Why I view romance books as political action

November 20, 2023 | General

A picture with a purple watercolour background. At the top, it says "Romance books as political action". Below it, there's a black and white picture of a Black Lives Matter protest. Over it, there's a cartoon of a woman reading a book.

I used to say I didn’t believe in politics. This was mostly out of cynicism and disempowerment. I thought there was nothing I could do to change those in power or how they ruled my country. My views have changed significantly in the past 10 years: now, I believe everything is political. I don’t know if I would see the world through an intersectional, political lens if I hadn’t had the opportunity to work with the people I did at the right time. This shaped me and how I move through the world today, which includes the stories that I write.
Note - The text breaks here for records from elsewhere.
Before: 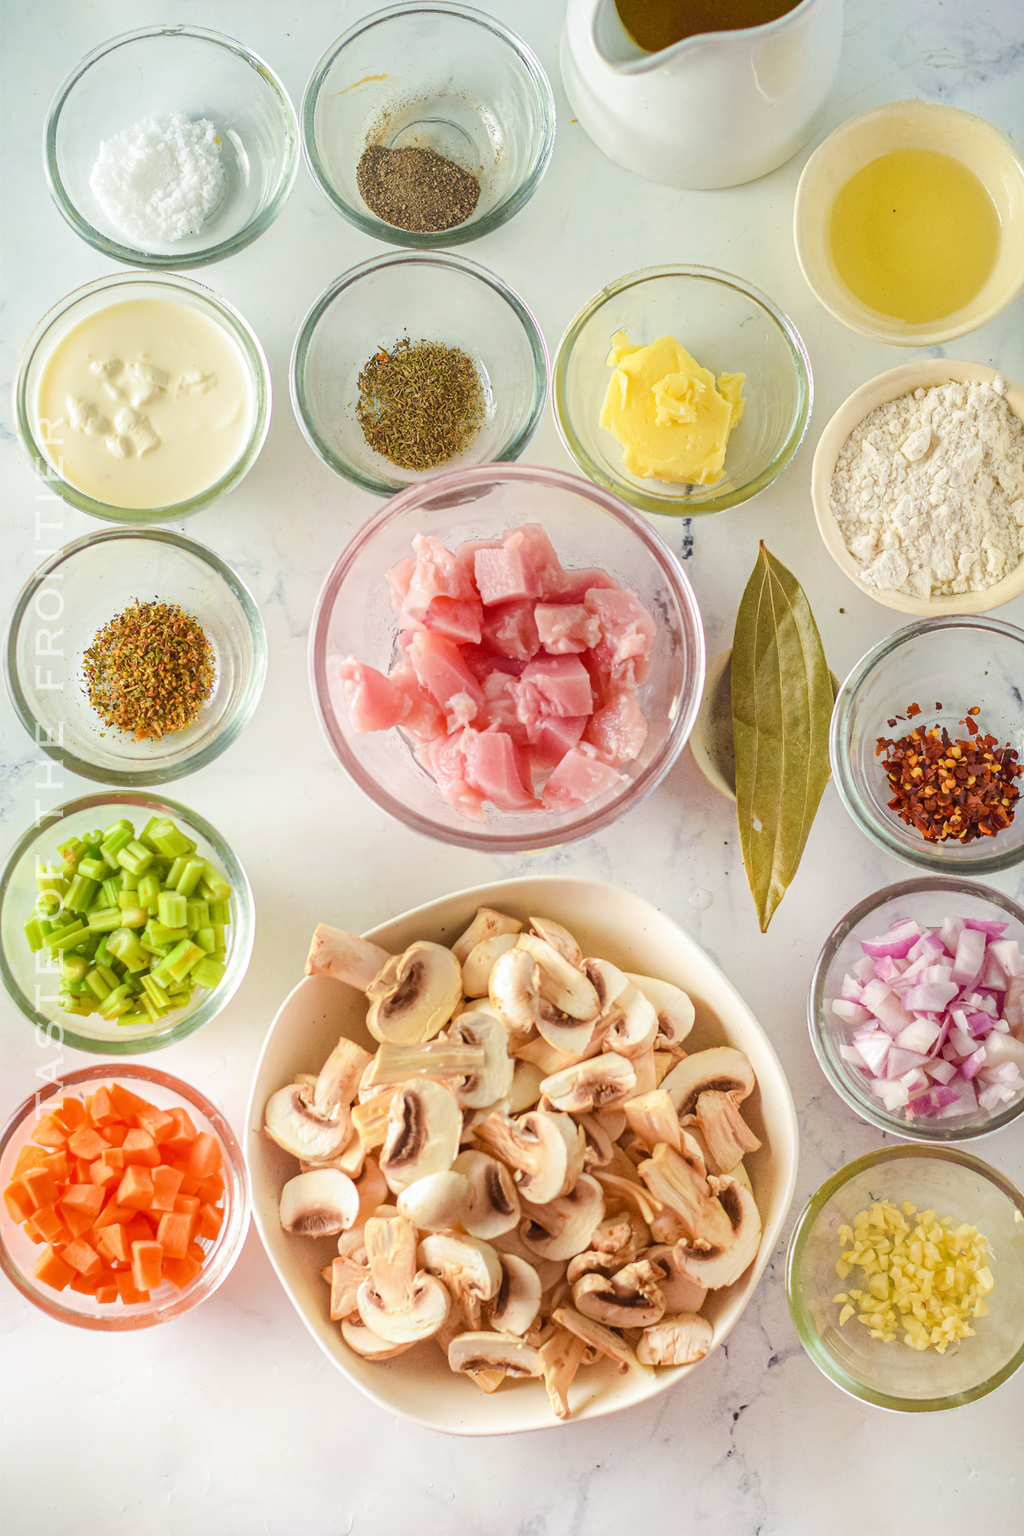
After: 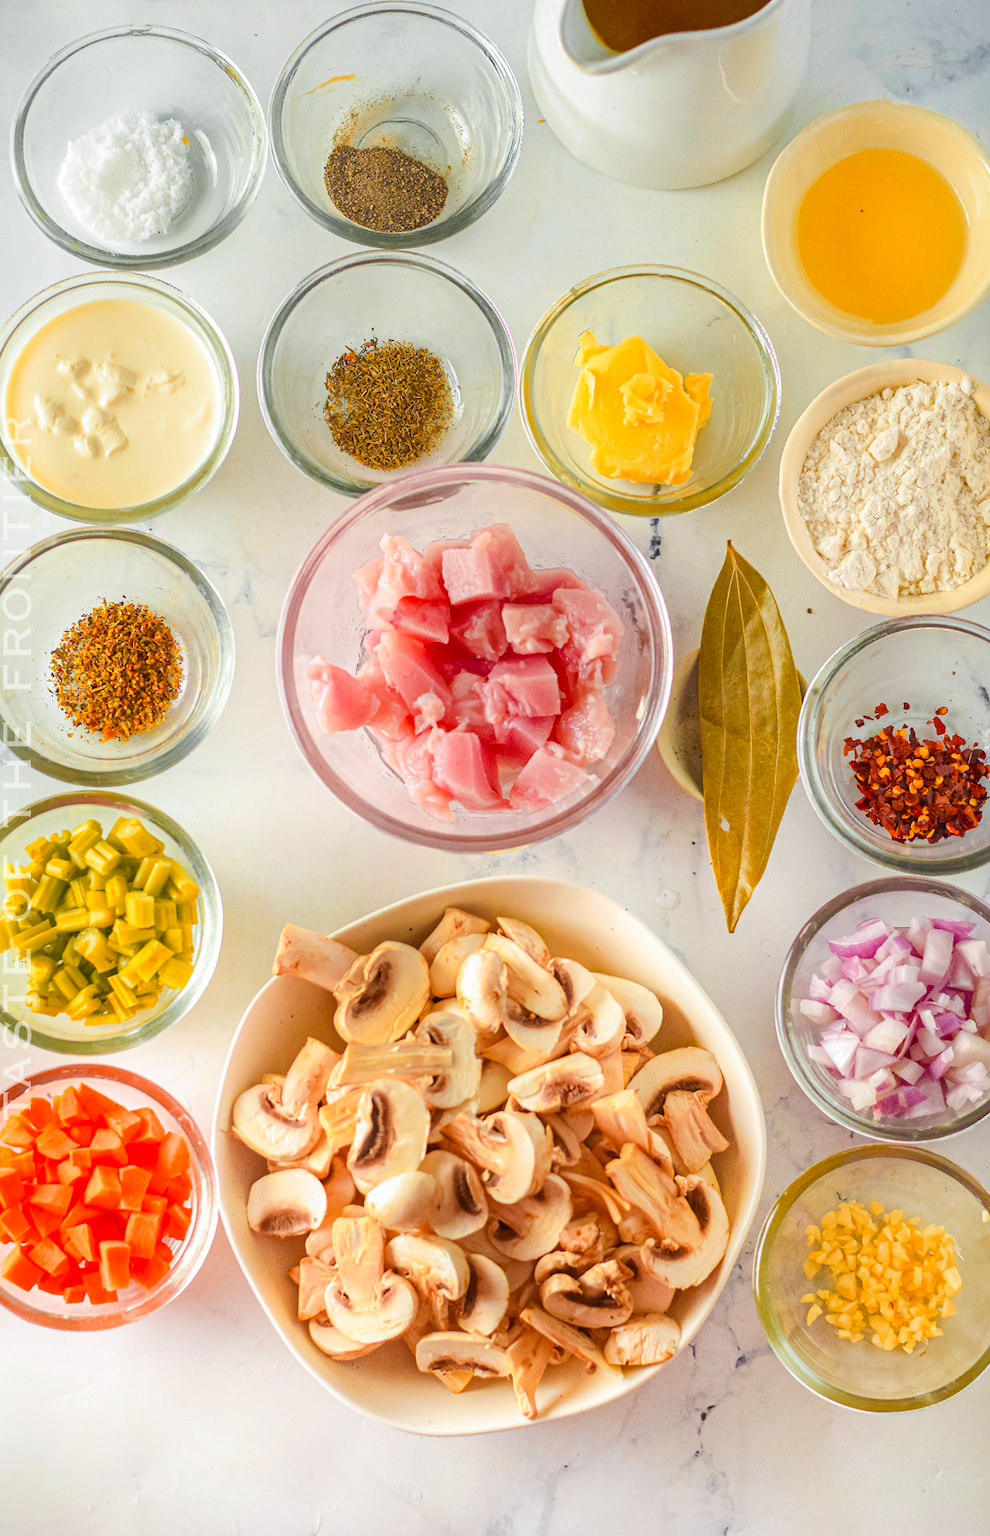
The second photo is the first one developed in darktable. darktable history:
color zones: curves: ch0 [(0, 0.499) (0.143, 0.5) (0.286, 0.5) (0.429, 0.476) (0.571, 0.284) (0.714, 0.243) (0.857, 0.449) (1, 0.499)]; ch1 [(0, 0.532) (0.143, 0.645) (0.286, 0.696) (0.429, 0.211) (0.571, 0.504) (0.714, 0.493) (0.857, 0.495) (1, 0.532)]; ch2 [(0, 0.5) (0.143, 0.5) (0.286, 0.427) (0.429, 0.324) (0.571, 0.5) (0.714, 0.5) (0.857, 0.5) (1, 0.5)]
crop and rotate: left 3.174%
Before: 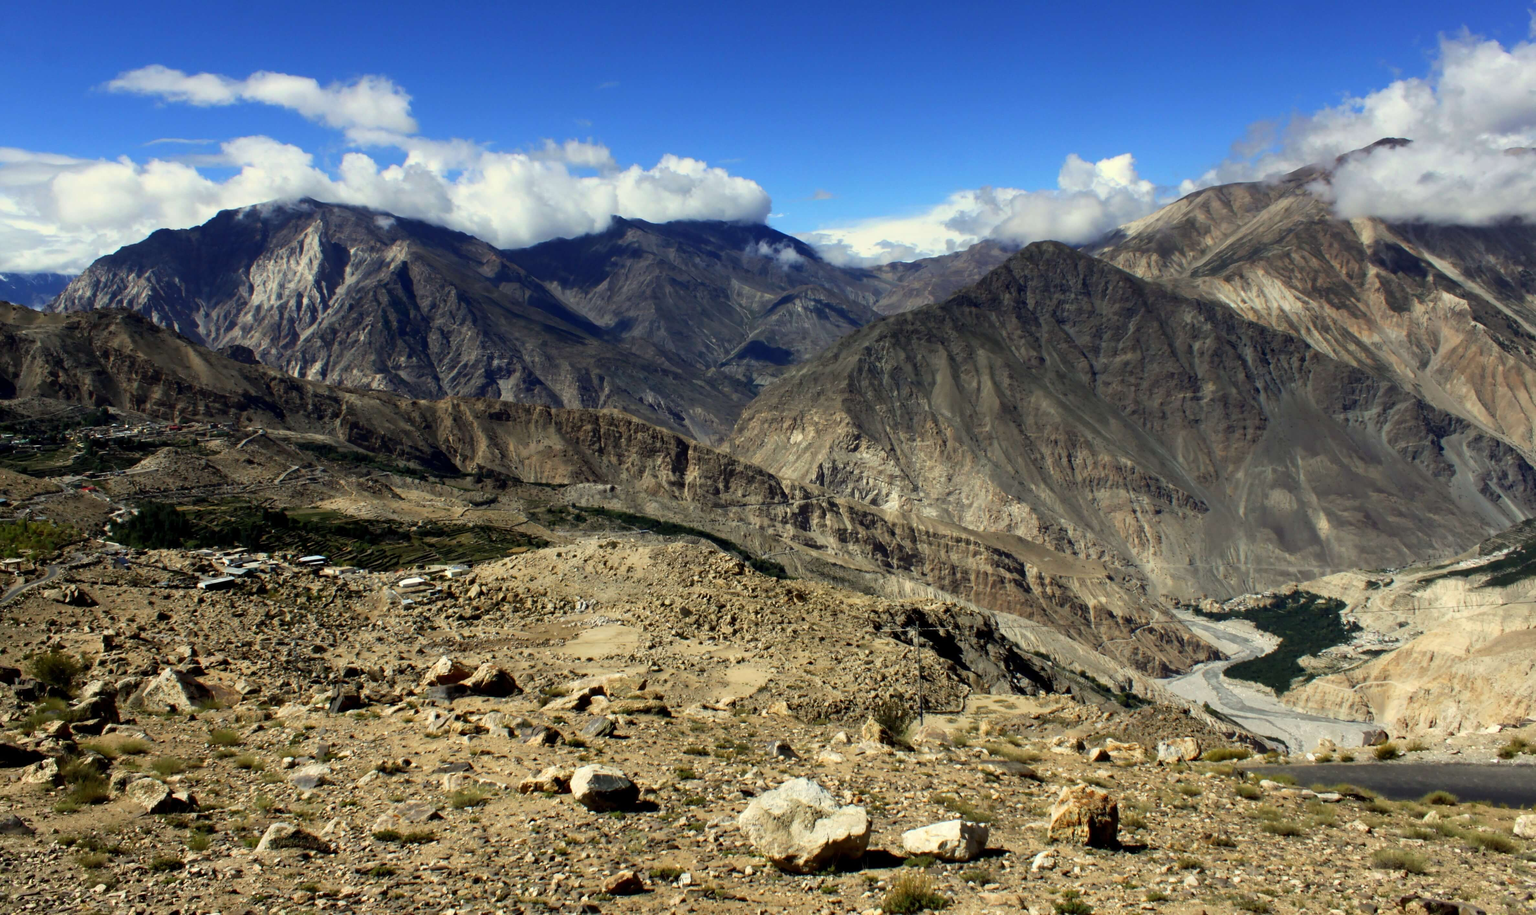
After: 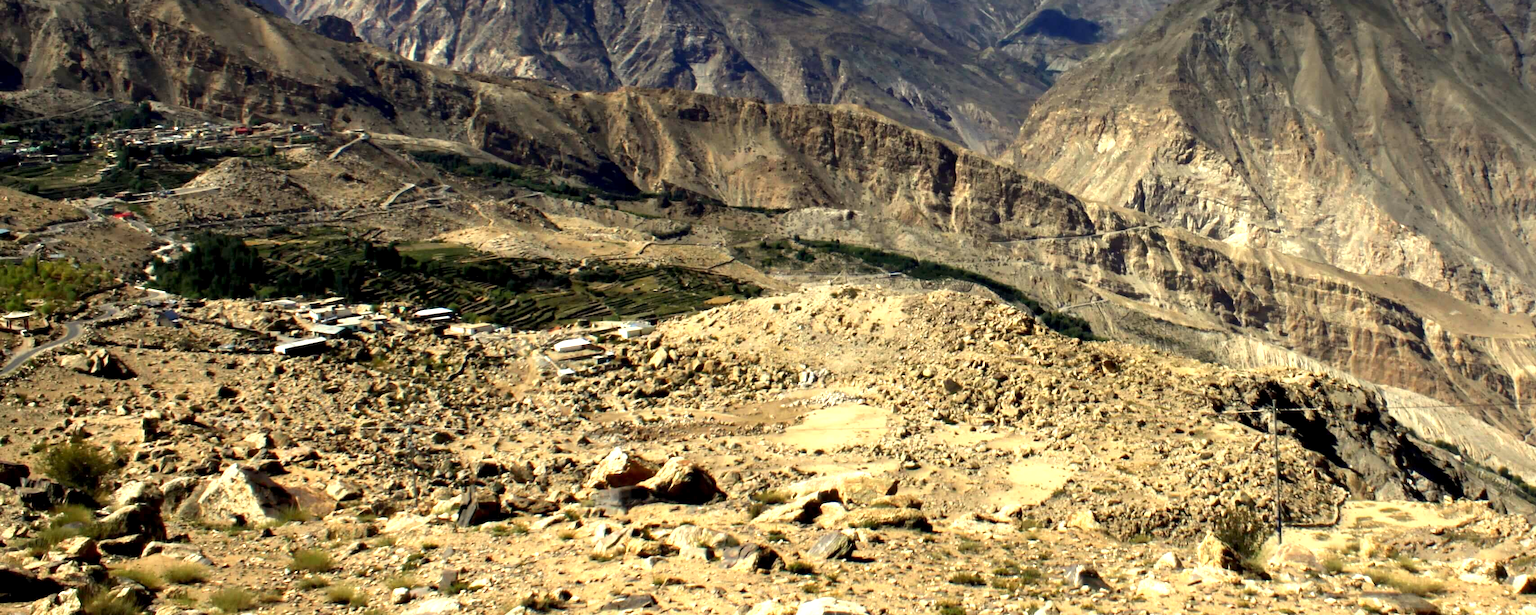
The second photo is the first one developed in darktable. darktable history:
crop: top 36.498%, right 27.964%, bottom 14.995%
white balance: red 1.045, blue 0.932
exposure: black level correction 0.001, exposure 0.955 EV, compensate exposure bias true, compensate highlight preservation false
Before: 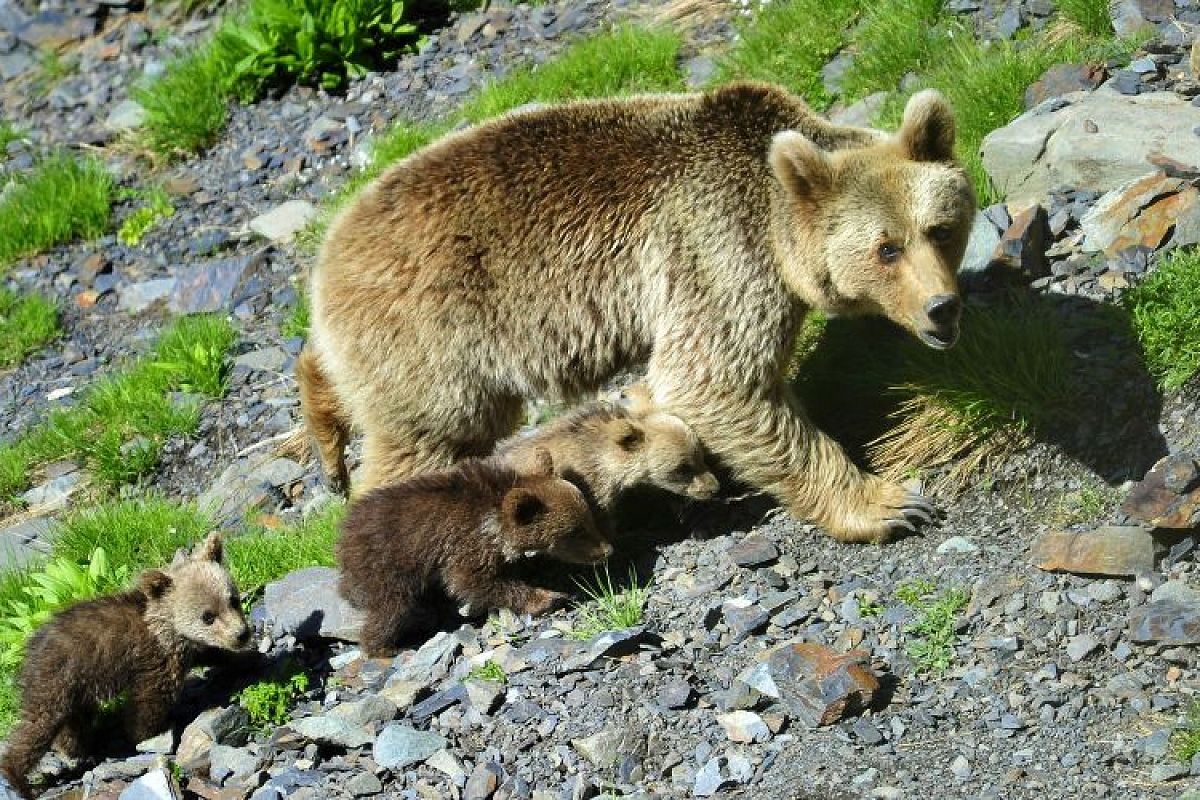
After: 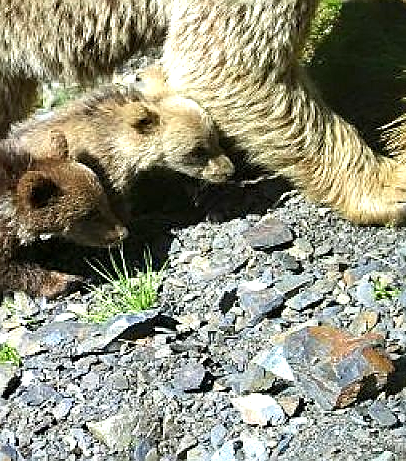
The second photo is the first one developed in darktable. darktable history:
exposure: black level correction 0.001, exposure 0.499 EV, compensate highlight preservation false
crop: left 40.49%, top 39.683%, right 25.638%, bottom 2.69%
sharpen: amount 0.588
levels: black 0.04%, gray 59.38%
With my knowledge and experiences, I couldn’t not consider how the choices I made were political. In fact, I had to be purposeful about how politics and romance books intersect. This is why I view romance books as political action, and why I believe that politics belong in reader spaces.

The myth of apoliticism

I’ve come to think of three possible causes for my former so-called apoliticism. The first one is internalized -isms and phobias. Even though I was poor on and off growing up, I believed that, with hard work, I could make as much money as I needed. I also missed how other identities and intersections would affect me. For example: the privilege I had as a light-skinned mestiza or in my last name, and the discrimination I faced when I became fat as a teenager, but that I thought I deserved because it was something I needed to fix. By being constantly exposed to misguided, discriminatory, and prejudiced ideas, we tend to internalize them as true and their consequences as deserved. One of the places in which we consume ideas is through books. In that sense, books are a vehicle to learn about the world and its rules.

The second cause is privilege. After immigration, I learned through lived experience why identifying as apolitical was a reflection of my privilege and internalized patriarchy, capitalism, fatphobia, racism, and colonialism. If we’re not directly affected by the injustices of the world, they may be invisible to us. We may not be aware of our and other people’s suffering after looking away for so long. It is a privilege to have the space and opportunity to disengage from injustice, and it takes intentionality to re-engage. Thinking of books as an escape is creating distance from how powerful they can be, the messages they relay, and how they affect the global consciousness.

The final cause is disempowerment: even someone who is aware of social inequality may see themselves as apolitical. One of the reasons for this may be that they don’t believe they have the power to create change. In fact, hopelessness is a weapon that keeps us stagnant. Why would I ever act, if I believed it would lead to nothing in the best of circumstances? In cases like these, we may see books as simple entertainment, and a way to gain relief from hopelessness.

Romance books as political expression

I write characters that live in very similar intersections to mine. Some of them are Latine, some of them are in bicultural relationships, all my MFCs have fat in their bodies and some of my MMCs do too. Some of my characters are immigrants, and one of my MFCs is Bi. My existence as someone living with intersections is political, and so is writing characters like that.  They tell stories of people not usually portrayed in media. Since books appear to aid in the development of empathy, they have the potential to expand our understanding of ourselves and the world.

However, I also write books that imagine a world where people like me and my characters have great things happen to them. They’re privileged; they get access to wealth. I imagine what a world with more social justice might look like and help create a vision for what is possible for us and others with marginalized identities. This is political, too. It can point us in the right direction, while soothing our heart. Comfort is both a privilege and an act of rebellion against a world where hopelessness is convenient for those who prefer the status quo.

Bookish spaces and politics

Communication theory says that it’s impossible not to communicate. Even when trying to say or show nothing, we’re communicating something. The same is true about politics. Looking away from an issue allows it to continue as is. Escape through books means disconnecting from reality, which not everyone can do. Would they burn and ban books if they didn’t hold power?

All books communicate something about their authors and the world at the time in which they were written. Now, if every act is political, readers’ behaviors will impact the world as well. The books a reader chooses to engage with is a political act. How people approach the reading process is a political act. Choosing to read books like mine, in a world that favors books without a diverse cast, can in itself be a political act.

Books can provide rest, comfort, relief, and even an escape, as long as we’re purposeful. Self-nourishment and joy are a necessary part of rebellion; all we need to do is remember to come back to the promotion of social justice. Intentionality is crucial to engage with our agency. If we don’t, at what point are we giving away our agency to affect change in our surroundings?

We need to remember that every (in)action holds power. Politics are the place where our power and agency interact with how we run and organize our communities. Books can be a vehicle to multiple aspects of this interaction with the world. As a romance reader and author, I invite us to think critically about how we create or consume content in bookish spaces. How are we using our power to create change?